# Your goal
Images are to be excluded, and the rest of the data repeated exactly.

# Data shown

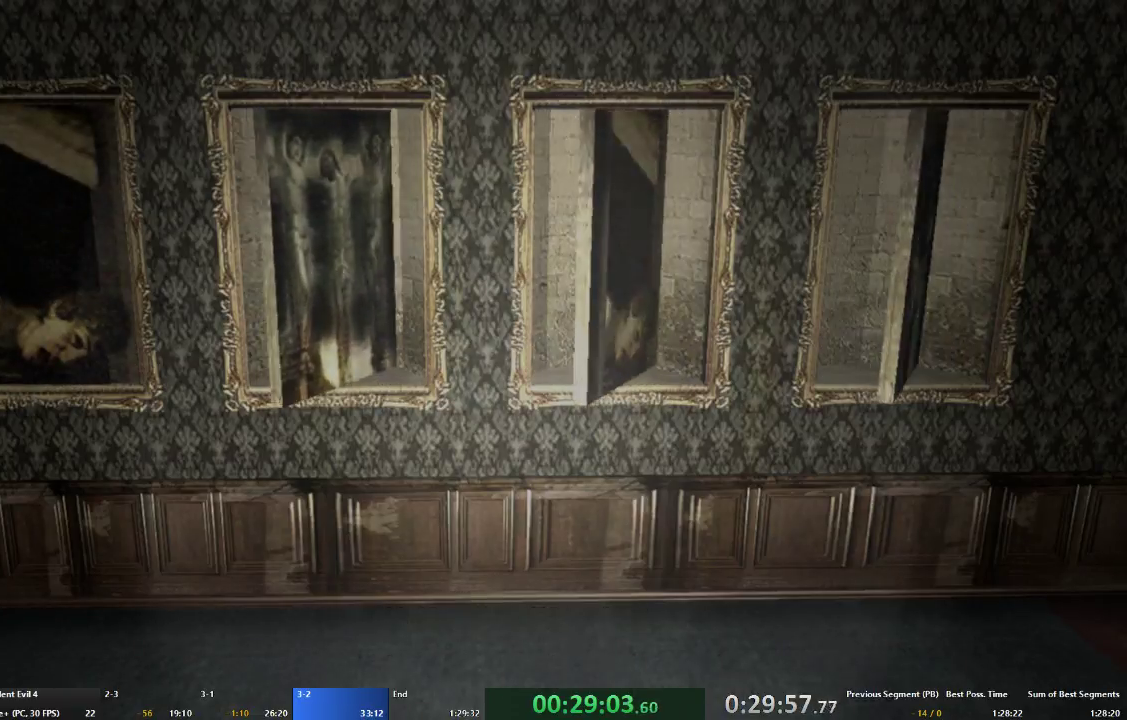
{"dt_ms": 500, "buttons": [], "left_stick": "center", "right_stick": "center", "events": []}
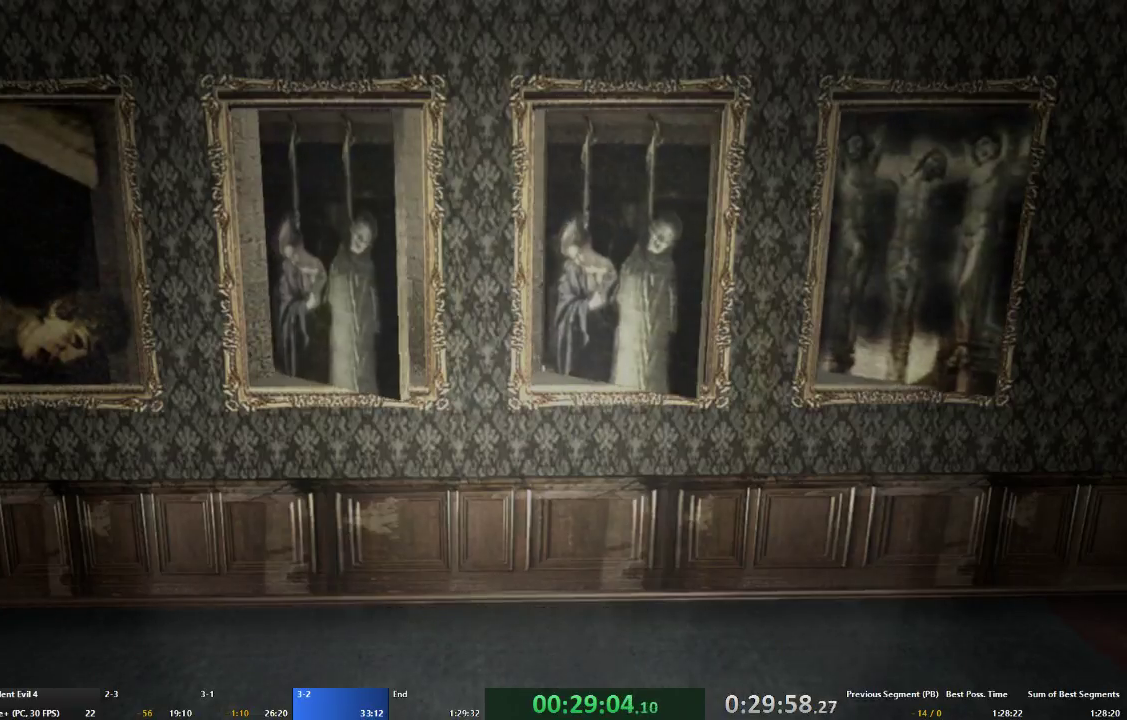
{"dt_ms": 500, "buttons": [], "left_stick": "center", "right_stick": "center", "events": [[333, "DPAD_RIGHT", "down"], [400, "DPAD_RIGHT", "up"], [400, "X", "down"], [500, "X", "up"]]}
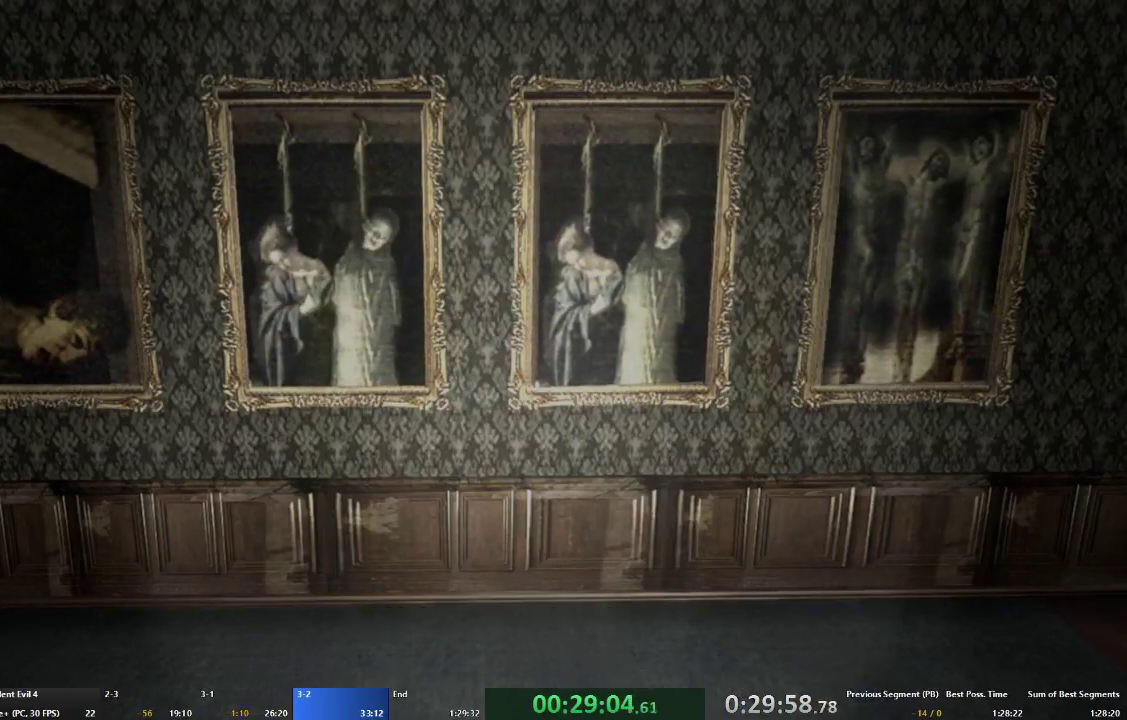
{"dt_ms": 500, "buttons": [], "left_stick": "center", "right_stick": "center", "events": []}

# Answer area
{"dt_ms": 500, "buttons": [], "left_stick": "center", "right_stick": "center", "events": []}
{"dt_ms": 500, "buttons": [], "left_stick": "center", "right_stick": "center", "events": [[333, "DPAD_RIGHT", "down"], [400, "DPAD_RIGHT", "up"], [400, "X", "down"], [500, "X", "up"]]}
{"dt_ms": 500, "buttons": [], "left_stick": "center", "right_stick": "center", "events": []}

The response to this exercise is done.